** Data to process follows **
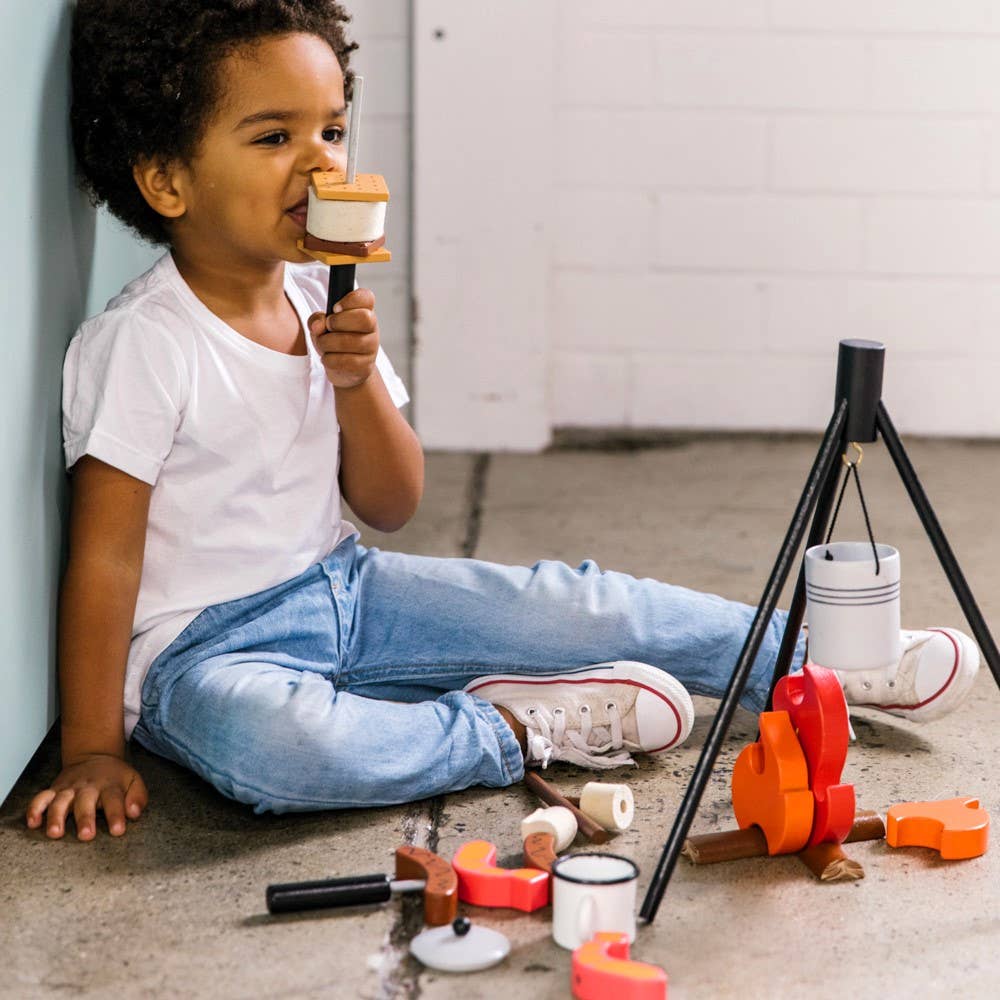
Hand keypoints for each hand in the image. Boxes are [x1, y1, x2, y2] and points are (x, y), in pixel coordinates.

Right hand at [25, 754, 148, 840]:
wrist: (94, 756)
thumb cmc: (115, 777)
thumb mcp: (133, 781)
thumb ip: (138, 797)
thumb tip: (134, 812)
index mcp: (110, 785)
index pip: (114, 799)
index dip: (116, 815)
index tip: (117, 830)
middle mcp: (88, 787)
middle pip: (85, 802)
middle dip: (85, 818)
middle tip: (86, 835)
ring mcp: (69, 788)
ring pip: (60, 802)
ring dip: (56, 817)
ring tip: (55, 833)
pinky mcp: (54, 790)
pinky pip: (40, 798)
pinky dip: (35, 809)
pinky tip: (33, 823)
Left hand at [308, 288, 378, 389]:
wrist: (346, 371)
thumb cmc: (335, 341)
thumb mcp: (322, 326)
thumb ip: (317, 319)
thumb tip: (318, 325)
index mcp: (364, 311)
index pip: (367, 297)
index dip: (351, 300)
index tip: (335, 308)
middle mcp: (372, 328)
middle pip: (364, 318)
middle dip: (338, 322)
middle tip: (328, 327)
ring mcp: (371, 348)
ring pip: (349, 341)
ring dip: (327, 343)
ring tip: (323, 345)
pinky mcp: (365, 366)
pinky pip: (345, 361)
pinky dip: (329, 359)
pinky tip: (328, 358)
** End of Data to process **
Exercise objective — Set down again, word for word, the stretch of records from the line with "ring pip: (60, 802)" to the line with "thumb ip: (317, 319)", both of those lines included.

Answer section —
ring pip: (60, 802)
ring dip: (56, 817)
ring tip: (55, 833)
pinky mcp: (54, 790)
pinky pip: (40, 798)
pinky dip: (35, 809)
pinky tip: (33, 823)
Left hand at [308, 288, 378, 389]:
wrist: (346, 371)
thumb cmc: (335, 341)
thumb mcp: (322, 326)
thumb ip: (317, 319)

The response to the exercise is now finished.